FRAGMENT DO PRZECZYTANIA:
....

Komiks to sztuka. Kropka. W polskim mainstreamie wciąż jednak pokutuje przekonanie, że opowieści obrazkowe to ułomna rozrywka dla dzieci. Starszych czytelników traktuje się z politowaniem, a stereotypowy komiksomaniak to najczęściej piwniczny nerd. Takich sceptyków nie idzie przekonać ani litanią wybitnych, nagradzanych tytułów, ani grubo ponad stuletnim dziedzictwem.
Postanowiliśmy zatem podejść do tematu od innej strony i poszukać odbiorców tego medium poza środowiskiem komiksowym, chcąc udowodnić, że czytanie “książek z obrazkami” to żaden wstyd. Dziś na serię pytań z naszego kwestionariusza odpowiada Artur Urbanowicz.
Od jakiego tytułu zaczęła się Twoja przygoda z komiksem?

....

DANE:

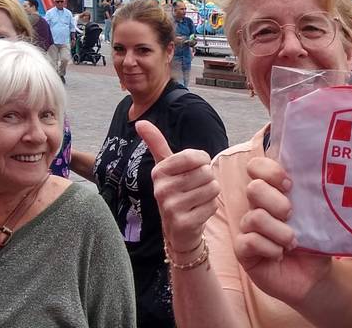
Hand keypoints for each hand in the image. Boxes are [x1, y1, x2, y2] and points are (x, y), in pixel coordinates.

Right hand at [137, 121, 219, 253]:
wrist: (177, 229)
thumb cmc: (176, 191)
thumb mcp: (165, 166)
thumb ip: (156, 143)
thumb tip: (139, 121)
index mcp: (159, 171)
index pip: (196, 156)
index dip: (203, 162)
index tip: (193, 170)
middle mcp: (161, 189)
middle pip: (206, 172)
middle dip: (206, 180)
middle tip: (193, 189)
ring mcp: (170, 207)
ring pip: (212, 188)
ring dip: (210, 194)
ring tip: (195, 200)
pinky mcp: (183, 223)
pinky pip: (212, 205)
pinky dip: (210, 208)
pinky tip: (197, 213)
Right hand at [233, 156, 332, 304]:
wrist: (315, 275)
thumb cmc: (315, 241)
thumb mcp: (318, 215)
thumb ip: (313, 195)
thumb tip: (321, 176)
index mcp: (273, 191)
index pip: (257, 167)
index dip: (270, 171)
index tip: (290, 185)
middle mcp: (257, 206)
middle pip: (253, 188)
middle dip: (276, 201)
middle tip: (292, 215)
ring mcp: (248, 228)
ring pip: (255, 217)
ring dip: (279, 231)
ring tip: (293, 242)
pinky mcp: (243, 251)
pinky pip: (249, 242)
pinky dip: (270, 248)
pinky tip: (280, 254)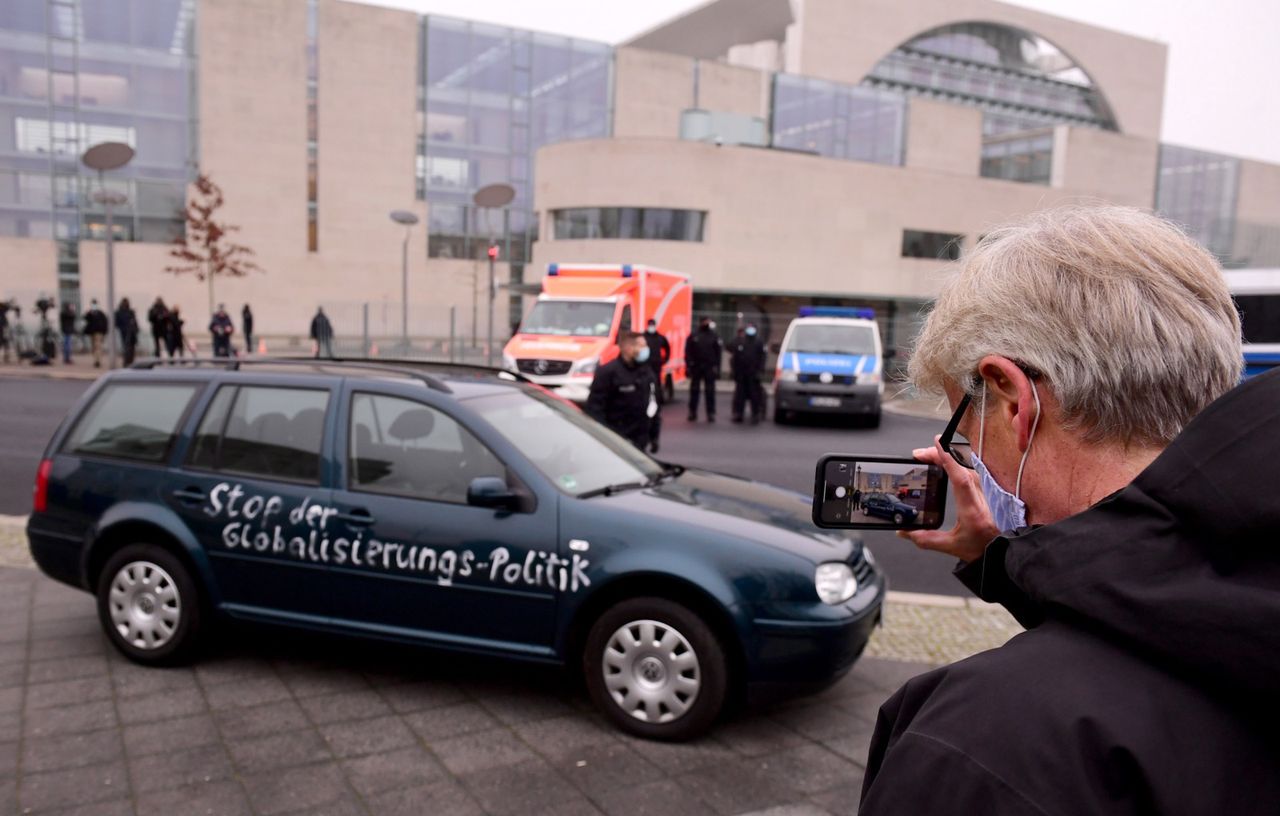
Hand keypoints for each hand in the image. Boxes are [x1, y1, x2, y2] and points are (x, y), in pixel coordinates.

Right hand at [897, 436, 999, 562]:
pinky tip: (946, 460)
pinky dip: (956, 461)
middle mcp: (979, 497)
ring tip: (929, 455)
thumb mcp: (952, 546)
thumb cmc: (983, 547)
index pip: (960, 478)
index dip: (949, 459)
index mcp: (971, 509)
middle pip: (961, 467)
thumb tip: (904, 532)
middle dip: (940, 454)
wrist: (1004, 549)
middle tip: (919, 454)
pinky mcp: (984, 490)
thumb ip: (926, 539)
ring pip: (966, 465)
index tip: (937, 445)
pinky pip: (969, 469)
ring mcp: (983, 491)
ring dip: (947, 456)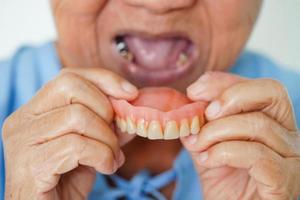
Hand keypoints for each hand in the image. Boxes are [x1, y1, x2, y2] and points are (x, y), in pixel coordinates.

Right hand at [2, 68, 137, 199]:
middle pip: (70, 87)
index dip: (103, 79)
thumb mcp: (92, 144)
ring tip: (111, 158)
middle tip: (114, 136)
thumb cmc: (68, 179)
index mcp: (35, 111)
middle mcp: (22, 120)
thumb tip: (133, 106)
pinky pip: (77, 146)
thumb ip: (109, 124)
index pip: (69, 76)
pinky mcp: (30, 164)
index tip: (131, 93)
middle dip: (105, 109)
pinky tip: (105, 168)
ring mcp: (22, 141)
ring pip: (77, 116)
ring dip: (106, 139)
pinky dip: (102, 156)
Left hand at [182, 72, 299, 199]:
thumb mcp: (208, 147)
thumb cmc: (224, 183)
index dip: (224, 82)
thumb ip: (200, 126)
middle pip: (272, 92)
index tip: (194, 91)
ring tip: (198, 145)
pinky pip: (258, 155)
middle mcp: (287, 136)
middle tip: (205, 113)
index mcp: (272, 123)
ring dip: (217, 131)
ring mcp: (290, 159)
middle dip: (231, 96)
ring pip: (259, 124)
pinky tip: (207, 160)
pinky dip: (225, 152)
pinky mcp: (285, 181)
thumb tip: (187, 107)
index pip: (258, 87)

....

CO NALEŻY ZROBIĆ:
[a] Sprawdź, czy każde z poniższych stwierdzeń zgadza się z fragmentem o komiksach. Przy każdym odpowiedz „tak” lub „nie” i przytocz dosłownie słowa fragmentu, które o tym rozstrzygają.
(i) W polskim mainstreamie nadal panuje przekonanie, że opowieści obrazkowe to rozrywka dla dzieci.
(ii) Sceptyków da się przekonać, wymieniając wybitne, nagradzane tytuły.
(iii) Na pytania z kwestionariusza odpowiada Artur Urbanowicz.
[b] Odpowiedz krótko na pytania dotyczące fragmentu o komiksach, oznaczając odpowiedzi tak samo jak pytania.
(i) Kim najczęściej jest stereotypowy komiksomaniak?
(ii) Jak długie dziedzictwo ma komiks?
(iii) Gdzie postanowiono szukać odbiorców tego medium?
[c] Kontynuuj fragment o komiksach, zaczynając zaraz po jego ostatnim zdaniu.
Wiersze nie mają żadnego związku z fragmentem o komiksach.

OCZEKIWANE ODPOWIEDZI:
[a]
(i) Tak: „W polskim mainstreamie wciąż jednak pokutuje przekonanie, że opowieści obrazkowe to ułomna rozrywka dla dzieci.”
(ii) Nie: „Takich sceptyków nie idzie przekonać ani litanią wybitnych, nagradzanych tytułów, ani grubo ponad stuletnim dziedzictwem.”
(iii) Tak: „Dziś na serię pytań z naszego kwestionariusza odpowiada Artur Urbanowicz.”

[b]
(i) Piwnicznym nerdem.
(ii) Grubo ponad stuletnie.
(iii) Poza środowiskiem komiksowym.

[c]
Wychowałem się w latach 90-tych, w czasach dzikiego, galopującego kapitalizmu w Polsce, który spowodował, że na rynku pojawiło się wiele nowych możliwości. Przygodę z komiksami rozpocząłem w wieku 7 lat od publikacji wydawnictwa TM-Semic – „Amazing Spider-Man”, „Batman” i „Superman”. Rok później z kolei zacząłem kupować „Kaczora Donalda” i choć nie da się ukryć, że czasopismo to kusiło przede wszystkim zabawkami dodawanymi do każdego numeru, stwierdzam z całą stanowczością, że nie zostałbym autorem własnych opowieści, gdyby nie Donald, Sknerus i spółka. To właśnie oni byli bohaterami pierwszych historyjek, jakie układałem sobie w głowie. Mój tata natomiast kolekcjonował wtedy „Kajka i Kokosza”, więc historie dzielnych wojów z Mirmiłowa również nie były mi obce. Na naszych domowych półkach nie zabrakło także „Tytusa, Romka i A’Tomka”.
Jak w Twoim otoczeniu postrzega się opowieści obrazkowe?
Sądzę, że mimo wszystko nadal po macoszemu. Wciąż kojarzą się z formatem głównie dla dzieci, z mało wymyślnymi i niezbyt wymagającymi historiami. Tymczasem komiks również może być ambitniejszą rozrywką, również może dawać nam świetną opowieść z psychologiczną głębią, chwytliwymi dialogami, symbolizmem i mrocznym klimatem („Azyl Arkham”!), również może być napisany i narysowany tak, że nad interpretacją fabuły trzeba się zatrzymać, pochylić i wysilić szare komórki. Z drugiej strony może zapewnić także rozrywkę łatwą, lekką i przyjemną. Każdy znajdzie w nim coś dla siebie.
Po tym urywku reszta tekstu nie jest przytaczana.